Columbus City Council committee members heard a presentation on the city's multifamily recycling pilot and a proposed phased plan to expand recycling access across the city.
Desu (Dessue) Oshodi, refuse operations coordinator in the Department of Public Service, reviewed a six‑month 2021 pilot that targeted about 10,000 multifamily units through 38 participating complexes and used front‑load containers, cameras, and resident education to measure diversion and contamination. "Year to date, [we] collected about 1,200 tons of recyclable materials from 2022 up until last week," Oshodi said, summarizing program results and operational lessons.
Why it matters: The city aims to reduce landfill demand and increase diversion to meet climate and waste‑reduction goals. City staff said roughly 76% of material currently going to the Franklin County landfill is recyclable, and the region has a circular economy that can use recycled materials for local manufacturing.
Pilot details and findings: The multifamily pilot targeted complexes served by compactor accounts, using a combination of recycling signage, resident education (magnets, bags, social media), a dedicated recycling truck to reduce contamination, and camera monitoring to time collections and target outreach. The department reported 38 compactor complexes represented about 24,000 dwelling units in the canvass; the pilot specifically engaged complexes covering approximately 10,000 units.

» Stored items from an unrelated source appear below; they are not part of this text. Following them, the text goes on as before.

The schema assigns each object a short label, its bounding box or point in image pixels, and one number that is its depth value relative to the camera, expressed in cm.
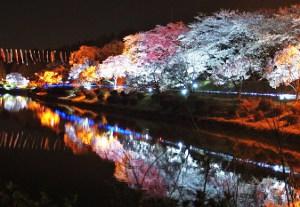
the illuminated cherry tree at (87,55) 5603
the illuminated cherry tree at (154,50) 3675
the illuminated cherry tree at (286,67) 2288
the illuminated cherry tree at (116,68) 4039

Partnerships and capacity: The department coordinated with Keep Columbus Beautiful, Swayco, and The Recycling Partnership on education and outreach. Jake Heffron, municipal and public‑sector representative for Rumpke Waste and Recycling, said Rumpke’s new processing facility aims to accommodate growth. "We have the capacity to process upwards of 250,000 tons of material," Heffron said, noting the new Rumpke Resource and Recycling Center's technology and public education center.
Phase 1 and next steps: City staff described a phased plan to roll out recycling expansion over 5–7 years. Phase 1 focuses on implementing recycling in all city facilities with regular human activity (recreation centers, municipal buildings, water treatment plants), staff training on "recycling the right way," and stakeholder discussions to determine feasible timelines for broader expansion. Pruitt said the city's immediate aim is to "get our own house in order" before advancing to regulation or wider mandates.
Community input and events: Testimony included offers from community groups that run diversion programs at large events; Dr. Landell Town Senior, representing Lifesavers, told the committee the organization has run composting and recycling at Ohio State University games for 15 years and reported a diversion rate near 98% for those events.
Funding, operations and challenges: Staff cited barriers that private multifamily property managers raised in the pilot: lack of space, turnover of property management staff, uncertainty about costs, and concerns about contamination. The department plans post‑pilot surveys, additional waste audits, a cost analysis, and continued stakeholder engagement to determine funding models and hauling responsibilities.
Ending: Council members invited haulers, property managers, and community organizations to join future interested‑party meetings; the department will post the presentation and video and continue to refine the phased plan with stakeholder input.